[Stored data entries]

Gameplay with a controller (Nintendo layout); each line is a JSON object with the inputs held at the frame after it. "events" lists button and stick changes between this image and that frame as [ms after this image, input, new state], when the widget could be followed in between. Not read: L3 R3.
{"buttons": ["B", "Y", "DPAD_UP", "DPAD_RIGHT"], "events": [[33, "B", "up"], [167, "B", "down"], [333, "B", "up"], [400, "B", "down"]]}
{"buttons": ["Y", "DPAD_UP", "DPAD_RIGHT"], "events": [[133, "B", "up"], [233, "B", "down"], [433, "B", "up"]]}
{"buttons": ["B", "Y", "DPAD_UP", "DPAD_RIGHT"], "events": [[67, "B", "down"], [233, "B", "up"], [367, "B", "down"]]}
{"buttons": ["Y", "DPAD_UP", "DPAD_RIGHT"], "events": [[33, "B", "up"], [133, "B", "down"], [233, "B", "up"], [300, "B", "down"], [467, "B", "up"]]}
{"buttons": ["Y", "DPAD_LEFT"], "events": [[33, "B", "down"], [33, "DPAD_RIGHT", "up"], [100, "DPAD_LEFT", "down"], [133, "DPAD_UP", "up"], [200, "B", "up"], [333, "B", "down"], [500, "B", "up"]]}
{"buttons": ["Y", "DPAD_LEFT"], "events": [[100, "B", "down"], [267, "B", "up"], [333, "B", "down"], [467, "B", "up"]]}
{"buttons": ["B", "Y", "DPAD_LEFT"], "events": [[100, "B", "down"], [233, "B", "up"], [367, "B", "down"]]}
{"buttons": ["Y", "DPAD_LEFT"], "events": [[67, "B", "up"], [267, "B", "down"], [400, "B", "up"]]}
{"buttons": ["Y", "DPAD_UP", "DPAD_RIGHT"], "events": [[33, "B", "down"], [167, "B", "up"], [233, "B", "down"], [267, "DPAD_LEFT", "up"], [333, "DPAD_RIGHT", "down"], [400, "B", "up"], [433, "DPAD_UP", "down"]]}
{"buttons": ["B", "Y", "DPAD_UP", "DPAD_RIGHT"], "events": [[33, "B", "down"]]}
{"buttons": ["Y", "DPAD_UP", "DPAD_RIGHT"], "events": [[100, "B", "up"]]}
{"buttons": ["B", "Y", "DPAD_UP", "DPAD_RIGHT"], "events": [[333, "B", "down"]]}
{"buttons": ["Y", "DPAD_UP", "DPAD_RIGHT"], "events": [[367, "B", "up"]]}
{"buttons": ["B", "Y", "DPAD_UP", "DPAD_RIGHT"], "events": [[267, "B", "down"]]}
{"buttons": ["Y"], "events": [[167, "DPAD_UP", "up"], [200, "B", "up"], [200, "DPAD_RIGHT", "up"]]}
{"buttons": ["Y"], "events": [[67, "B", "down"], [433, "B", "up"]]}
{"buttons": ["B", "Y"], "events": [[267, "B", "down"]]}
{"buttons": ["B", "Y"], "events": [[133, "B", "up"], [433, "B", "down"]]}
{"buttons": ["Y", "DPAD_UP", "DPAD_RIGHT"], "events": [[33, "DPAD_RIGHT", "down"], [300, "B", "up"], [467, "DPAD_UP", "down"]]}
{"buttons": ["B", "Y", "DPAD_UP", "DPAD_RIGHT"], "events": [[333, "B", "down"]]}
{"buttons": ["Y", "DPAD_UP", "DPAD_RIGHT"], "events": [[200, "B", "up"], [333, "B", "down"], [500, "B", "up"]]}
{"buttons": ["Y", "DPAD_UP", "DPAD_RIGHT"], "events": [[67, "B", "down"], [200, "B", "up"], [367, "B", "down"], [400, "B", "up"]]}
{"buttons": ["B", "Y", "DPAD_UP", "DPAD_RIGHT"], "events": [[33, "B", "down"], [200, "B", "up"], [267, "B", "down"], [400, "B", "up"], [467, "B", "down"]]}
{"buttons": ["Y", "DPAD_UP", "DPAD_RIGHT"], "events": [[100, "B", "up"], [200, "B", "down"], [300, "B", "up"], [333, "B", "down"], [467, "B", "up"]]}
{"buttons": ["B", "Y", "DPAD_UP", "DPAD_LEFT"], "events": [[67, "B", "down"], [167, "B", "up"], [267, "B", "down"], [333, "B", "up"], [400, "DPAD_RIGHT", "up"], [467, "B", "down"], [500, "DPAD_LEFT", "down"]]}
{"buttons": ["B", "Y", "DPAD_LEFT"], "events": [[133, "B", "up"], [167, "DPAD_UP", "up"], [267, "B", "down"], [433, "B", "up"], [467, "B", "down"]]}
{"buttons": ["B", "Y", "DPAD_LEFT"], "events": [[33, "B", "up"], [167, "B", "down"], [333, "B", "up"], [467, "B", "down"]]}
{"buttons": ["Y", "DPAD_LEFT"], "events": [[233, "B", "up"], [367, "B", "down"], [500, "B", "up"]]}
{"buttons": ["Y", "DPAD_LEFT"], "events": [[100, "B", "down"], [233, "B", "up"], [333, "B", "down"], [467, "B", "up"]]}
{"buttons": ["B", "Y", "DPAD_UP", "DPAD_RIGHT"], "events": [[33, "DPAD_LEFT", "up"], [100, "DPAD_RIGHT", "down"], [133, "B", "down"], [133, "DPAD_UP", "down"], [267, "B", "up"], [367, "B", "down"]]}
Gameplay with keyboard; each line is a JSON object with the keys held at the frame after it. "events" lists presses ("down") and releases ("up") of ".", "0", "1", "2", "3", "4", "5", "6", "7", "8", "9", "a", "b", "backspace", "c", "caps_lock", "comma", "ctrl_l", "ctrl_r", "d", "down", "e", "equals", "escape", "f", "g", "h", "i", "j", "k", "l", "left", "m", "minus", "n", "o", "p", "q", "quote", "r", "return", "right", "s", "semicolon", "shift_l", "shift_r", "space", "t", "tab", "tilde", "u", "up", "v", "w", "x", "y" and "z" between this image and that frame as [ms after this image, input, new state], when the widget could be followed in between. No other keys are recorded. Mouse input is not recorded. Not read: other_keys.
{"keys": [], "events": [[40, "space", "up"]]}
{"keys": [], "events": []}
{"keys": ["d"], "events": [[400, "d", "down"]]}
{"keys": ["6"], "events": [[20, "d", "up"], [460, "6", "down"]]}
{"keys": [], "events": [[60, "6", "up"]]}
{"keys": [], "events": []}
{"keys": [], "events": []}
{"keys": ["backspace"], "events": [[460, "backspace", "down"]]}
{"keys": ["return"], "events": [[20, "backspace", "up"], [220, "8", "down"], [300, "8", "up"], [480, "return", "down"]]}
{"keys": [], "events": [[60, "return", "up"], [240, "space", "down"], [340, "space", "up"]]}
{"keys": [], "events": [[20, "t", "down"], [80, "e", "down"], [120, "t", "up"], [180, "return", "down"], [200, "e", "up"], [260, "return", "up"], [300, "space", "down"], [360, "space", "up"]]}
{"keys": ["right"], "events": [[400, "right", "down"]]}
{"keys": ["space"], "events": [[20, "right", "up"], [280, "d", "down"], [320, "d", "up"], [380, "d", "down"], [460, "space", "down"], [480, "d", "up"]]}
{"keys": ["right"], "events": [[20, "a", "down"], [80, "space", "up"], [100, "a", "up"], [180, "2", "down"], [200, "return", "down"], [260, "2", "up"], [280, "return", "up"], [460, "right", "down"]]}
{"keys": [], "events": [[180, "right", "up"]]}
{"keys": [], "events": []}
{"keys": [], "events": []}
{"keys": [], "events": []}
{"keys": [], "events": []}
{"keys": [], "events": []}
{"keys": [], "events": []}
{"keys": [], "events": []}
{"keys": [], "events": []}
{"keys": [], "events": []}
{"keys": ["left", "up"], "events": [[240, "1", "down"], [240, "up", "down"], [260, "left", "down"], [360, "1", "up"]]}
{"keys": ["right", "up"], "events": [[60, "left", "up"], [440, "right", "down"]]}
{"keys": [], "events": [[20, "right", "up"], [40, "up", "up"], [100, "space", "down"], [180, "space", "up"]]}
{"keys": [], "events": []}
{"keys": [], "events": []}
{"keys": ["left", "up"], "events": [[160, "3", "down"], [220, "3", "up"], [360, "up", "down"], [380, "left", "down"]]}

▶ **Your objective**
Look over the records. Copy the lines that include the word "could".

▶ **Written answer**
Gameplay with a controller (Nintendo layout); each line is a JSON object with the inputs held at the frame after it. "events" lists button and stick changes between this image and that frame as [ms after this image, input, new state], when the widget could be followed in between. Not read: L3 R3.
Gameplay with keyboard; each line is a JSON object with the keys held at the frame after it. "events" lists presses ("down") and releases ("up") of ".", "0", "1", "2", "3", "4", "5", "6", "7", "8", "9", "a", "b", "backspace", "c", "caps_lock", "comma", "ctrl_l", "ctrl_r", "d", "down", "e", "equals", "escape", "f", "g", "h", "i", "j", "k", "l", "left", "m", "minus", "n", "o", "p", "q", "quote", "r", "return", "right", "s", "semicolon", "shift_l", "shift_r", "space", "t", "tab", "tilde", "u", "up", "v", "w", "x", "y" and "z" between this image and that frame as [ms after this image, input, new state], when the widget could be followed in between. No other keys are recorded. Mouse input is not recorded. Not read: other_keys.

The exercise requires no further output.